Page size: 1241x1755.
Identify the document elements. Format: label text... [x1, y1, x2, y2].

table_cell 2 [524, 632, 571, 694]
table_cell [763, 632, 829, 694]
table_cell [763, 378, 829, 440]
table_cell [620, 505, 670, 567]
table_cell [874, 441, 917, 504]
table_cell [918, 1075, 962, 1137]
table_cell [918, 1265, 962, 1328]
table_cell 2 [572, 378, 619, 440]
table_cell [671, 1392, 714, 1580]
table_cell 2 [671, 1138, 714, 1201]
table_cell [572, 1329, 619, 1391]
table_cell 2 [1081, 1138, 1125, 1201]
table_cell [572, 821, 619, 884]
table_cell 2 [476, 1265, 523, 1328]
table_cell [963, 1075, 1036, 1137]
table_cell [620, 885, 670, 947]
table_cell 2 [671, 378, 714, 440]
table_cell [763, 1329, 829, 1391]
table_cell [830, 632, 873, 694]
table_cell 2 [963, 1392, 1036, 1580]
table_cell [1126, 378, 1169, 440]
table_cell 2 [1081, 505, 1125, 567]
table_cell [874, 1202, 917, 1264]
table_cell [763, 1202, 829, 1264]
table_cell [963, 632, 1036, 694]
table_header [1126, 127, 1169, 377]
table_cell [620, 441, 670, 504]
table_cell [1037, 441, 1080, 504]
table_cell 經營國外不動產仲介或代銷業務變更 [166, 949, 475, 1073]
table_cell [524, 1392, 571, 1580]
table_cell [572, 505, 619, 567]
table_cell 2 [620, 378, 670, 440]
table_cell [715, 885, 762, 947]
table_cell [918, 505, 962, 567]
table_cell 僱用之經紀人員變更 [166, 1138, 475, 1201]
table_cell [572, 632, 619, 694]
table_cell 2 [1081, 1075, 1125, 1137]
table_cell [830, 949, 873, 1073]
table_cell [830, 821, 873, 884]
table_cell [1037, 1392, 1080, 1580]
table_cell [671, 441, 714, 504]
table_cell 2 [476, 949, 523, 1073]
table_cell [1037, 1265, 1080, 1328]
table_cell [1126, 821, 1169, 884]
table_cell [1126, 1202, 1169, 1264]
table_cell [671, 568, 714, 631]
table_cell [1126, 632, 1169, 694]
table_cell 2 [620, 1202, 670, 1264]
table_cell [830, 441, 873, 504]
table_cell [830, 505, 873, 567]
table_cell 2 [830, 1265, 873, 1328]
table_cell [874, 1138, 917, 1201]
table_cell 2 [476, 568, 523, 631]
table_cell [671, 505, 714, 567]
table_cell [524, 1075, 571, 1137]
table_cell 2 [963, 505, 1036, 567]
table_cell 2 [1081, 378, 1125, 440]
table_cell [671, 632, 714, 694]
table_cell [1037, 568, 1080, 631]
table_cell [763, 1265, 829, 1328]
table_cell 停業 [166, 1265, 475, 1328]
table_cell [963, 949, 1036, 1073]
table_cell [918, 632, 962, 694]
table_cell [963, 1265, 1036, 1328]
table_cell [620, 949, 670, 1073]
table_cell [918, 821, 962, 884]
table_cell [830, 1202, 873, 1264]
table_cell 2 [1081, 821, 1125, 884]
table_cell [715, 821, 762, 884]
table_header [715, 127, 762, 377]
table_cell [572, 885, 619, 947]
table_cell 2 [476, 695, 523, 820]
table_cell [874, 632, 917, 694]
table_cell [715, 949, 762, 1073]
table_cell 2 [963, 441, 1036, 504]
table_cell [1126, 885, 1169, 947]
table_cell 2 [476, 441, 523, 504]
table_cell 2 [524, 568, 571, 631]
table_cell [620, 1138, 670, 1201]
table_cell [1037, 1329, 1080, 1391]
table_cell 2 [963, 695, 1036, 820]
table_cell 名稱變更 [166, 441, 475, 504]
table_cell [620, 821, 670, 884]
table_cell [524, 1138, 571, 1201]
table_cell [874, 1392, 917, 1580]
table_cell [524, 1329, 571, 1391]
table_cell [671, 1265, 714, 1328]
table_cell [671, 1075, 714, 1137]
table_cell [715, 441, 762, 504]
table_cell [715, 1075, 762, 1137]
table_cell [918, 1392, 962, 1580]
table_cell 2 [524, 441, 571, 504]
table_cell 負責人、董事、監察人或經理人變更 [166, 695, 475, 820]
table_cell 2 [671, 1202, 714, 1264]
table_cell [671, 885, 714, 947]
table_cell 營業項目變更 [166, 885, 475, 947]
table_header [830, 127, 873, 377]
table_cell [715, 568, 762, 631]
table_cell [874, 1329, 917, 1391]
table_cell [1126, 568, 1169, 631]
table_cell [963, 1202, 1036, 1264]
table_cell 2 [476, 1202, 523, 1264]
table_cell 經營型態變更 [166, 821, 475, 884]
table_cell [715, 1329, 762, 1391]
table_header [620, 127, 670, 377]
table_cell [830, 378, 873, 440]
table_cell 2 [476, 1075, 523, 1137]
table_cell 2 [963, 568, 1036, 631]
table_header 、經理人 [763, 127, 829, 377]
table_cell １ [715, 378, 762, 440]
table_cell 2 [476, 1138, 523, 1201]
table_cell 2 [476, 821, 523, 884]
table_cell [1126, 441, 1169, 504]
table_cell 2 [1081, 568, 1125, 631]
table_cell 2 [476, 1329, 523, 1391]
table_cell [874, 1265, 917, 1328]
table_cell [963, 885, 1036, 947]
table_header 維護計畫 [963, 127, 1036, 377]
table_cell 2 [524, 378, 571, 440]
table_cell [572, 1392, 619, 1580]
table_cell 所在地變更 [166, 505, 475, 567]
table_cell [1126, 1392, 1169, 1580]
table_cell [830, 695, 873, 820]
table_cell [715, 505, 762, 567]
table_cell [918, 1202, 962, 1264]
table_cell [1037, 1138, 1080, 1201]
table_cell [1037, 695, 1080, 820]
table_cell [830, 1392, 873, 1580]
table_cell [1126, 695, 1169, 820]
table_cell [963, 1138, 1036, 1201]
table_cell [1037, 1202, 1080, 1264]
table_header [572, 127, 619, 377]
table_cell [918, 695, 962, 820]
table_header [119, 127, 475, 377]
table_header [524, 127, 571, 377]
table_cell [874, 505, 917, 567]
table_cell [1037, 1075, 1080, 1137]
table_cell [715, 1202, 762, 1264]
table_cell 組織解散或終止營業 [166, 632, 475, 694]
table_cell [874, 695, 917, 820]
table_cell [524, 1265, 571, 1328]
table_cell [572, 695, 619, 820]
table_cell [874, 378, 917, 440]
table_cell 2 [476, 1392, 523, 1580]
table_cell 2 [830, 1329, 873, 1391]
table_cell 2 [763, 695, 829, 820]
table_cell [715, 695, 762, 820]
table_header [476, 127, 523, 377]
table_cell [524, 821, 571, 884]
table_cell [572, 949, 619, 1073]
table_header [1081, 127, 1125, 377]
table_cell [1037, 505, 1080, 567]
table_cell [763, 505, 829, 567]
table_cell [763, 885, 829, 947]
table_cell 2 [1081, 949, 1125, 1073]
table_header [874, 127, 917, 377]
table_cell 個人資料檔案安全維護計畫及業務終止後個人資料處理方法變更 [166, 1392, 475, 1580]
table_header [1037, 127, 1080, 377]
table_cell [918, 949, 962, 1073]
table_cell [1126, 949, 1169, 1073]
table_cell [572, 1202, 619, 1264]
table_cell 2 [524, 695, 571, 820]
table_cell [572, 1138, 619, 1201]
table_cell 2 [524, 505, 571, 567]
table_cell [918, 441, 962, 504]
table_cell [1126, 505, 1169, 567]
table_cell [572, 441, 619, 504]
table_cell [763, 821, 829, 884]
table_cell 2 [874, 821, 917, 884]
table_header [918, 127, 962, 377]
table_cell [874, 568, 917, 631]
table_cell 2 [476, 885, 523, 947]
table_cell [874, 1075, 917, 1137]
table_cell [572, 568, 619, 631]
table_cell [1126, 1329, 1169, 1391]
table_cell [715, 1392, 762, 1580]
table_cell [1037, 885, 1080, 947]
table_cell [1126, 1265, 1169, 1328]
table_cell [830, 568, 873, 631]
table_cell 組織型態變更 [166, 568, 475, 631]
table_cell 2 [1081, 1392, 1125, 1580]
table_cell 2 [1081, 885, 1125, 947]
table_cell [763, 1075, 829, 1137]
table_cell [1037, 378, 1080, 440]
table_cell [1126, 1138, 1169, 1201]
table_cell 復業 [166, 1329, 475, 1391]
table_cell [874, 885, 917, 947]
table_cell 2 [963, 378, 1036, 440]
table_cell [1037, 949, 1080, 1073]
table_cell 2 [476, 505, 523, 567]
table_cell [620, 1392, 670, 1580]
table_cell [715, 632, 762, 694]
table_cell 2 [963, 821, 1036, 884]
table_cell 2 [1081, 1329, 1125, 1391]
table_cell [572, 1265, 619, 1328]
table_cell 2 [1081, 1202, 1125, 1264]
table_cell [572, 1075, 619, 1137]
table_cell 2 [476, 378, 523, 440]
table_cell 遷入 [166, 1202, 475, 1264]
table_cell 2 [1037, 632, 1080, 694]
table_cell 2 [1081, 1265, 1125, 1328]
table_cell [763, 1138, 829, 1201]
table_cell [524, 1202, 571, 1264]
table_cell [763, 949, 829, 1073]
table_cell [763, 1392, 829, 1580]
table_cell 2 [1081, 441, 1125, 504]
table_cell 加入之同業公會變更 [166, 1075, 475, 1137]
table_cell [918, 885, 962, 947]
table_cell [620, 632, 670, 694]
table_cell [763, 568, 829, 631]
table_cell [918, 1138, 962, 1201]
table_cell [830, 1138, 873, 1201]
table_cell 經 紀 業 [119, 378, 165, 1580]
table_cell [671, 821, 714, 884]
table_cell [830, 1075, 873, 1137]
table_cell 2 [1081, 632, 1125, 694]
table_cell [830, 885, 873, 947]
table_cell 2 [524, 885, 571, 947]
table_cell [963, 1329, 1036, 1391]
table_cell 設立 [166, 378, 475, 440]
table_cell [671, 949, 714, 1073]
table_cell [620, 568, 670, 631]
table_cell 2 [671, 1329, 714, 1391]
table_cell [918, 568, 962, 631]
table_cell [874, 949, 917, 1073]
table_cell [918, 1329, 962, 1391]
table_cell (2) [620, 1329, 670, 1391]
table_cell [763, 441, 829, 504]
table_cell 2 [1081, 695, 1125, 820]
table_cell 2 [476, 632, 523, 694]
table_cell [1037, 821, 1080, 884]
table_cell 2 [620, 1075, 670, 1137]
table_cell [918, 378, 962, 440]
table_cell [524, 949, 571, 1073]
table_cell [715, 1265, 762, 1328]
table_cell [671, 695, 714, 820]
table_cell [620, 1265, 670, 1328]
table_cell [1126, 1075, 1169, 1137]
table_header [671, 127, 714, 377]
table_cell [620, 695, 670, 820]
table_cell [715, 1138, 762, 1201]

+ + + + +

TASK DIRECTIONS ▸
Copy out the rows from the very first line through the line containing "Identify the document", keeping every character unchanged.

ANSWER TO THIS TASK ▸
Page size: 1241x1755.
Identify the document elements. Format: label text... [x1, y1, x2, y2].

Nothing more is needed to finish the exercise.